Katherine Bouton, an editor at The New York Times, couldn’t hear what her colleagues were saying at daily editorial meetings. She had gone profoundly deaf in her left ear; her right was getting worse. Today, she wears a cochlear implant and a hearing aid.
“I wrote the book because I think people do not understand what so many people in the United States, and around the world for that matter, what their life is like on a daily basis. Serious hearing loss — it’s something you can’t just try it out for yourself. You can’t put earmuffs on and go outside and see what it’s like because it’s not just that you can’t hear, it’s that what you do hear is distorted,” Bouton said recently in a New York Times interview.

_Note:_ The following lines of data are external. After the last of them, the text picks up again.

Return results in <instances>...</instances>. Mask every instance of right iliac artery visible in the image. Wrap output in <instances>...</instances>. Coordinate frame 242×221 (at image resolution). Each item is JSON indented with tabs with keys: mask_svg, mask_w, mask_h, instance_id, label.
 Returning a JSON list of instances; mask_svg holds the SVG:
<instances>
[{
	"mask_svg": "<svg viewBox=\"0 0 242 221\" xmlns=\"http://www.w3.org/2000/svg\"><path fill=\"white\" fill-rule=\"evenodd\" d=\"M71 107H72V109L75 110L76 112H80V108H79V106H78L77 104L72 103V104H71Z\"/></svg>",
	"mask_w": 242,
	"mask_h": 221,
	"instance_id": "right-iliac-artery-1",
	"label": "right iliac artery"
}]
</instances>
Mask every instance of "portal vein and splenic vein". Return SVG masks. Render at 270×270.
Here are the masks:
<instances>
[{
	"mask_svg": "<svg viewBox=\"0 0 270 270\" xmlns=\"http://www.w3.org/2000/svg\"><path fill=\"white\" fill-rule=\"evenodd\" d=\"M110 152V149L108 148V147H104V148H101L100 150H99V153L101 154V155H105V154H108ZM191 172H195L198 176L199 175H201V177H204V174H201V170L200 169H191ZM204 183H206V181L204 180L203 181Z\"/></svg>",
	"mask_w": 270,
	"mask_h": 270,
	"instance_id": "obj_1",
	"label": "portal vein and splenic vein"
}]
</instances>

An estimated 17 percent of Americans suffer some degree of hearing loss. The research Bouton explores in her book looks at the association between hearing loss and dementia. Scientists have three theories:
- People with hearing loss isolate themselves, and social isolation can contribute to dementia.
- Those with hearing loss have more difficulty absorbing information because they strain so much to hear what people are saying.
- There may be a physical link between hearing loss and dementia.
The primary researcher in this space, Dr. Frank Lin, is currently conducting a longitudinal study to measure the cognitive abilities and social functioning of older adults with hearing loss.
This research has potentially great implications for the way doctors treat hearing loss and the way seniors choose to age in place.
“If these studies between hearing loss and dementia turn out to be accurate,” Bouton says, “as we get older that means a really considerable number of people having earlier and more serious dementia, which is — it’s bad for them, but it’s a huge cost factor in terms of public health.”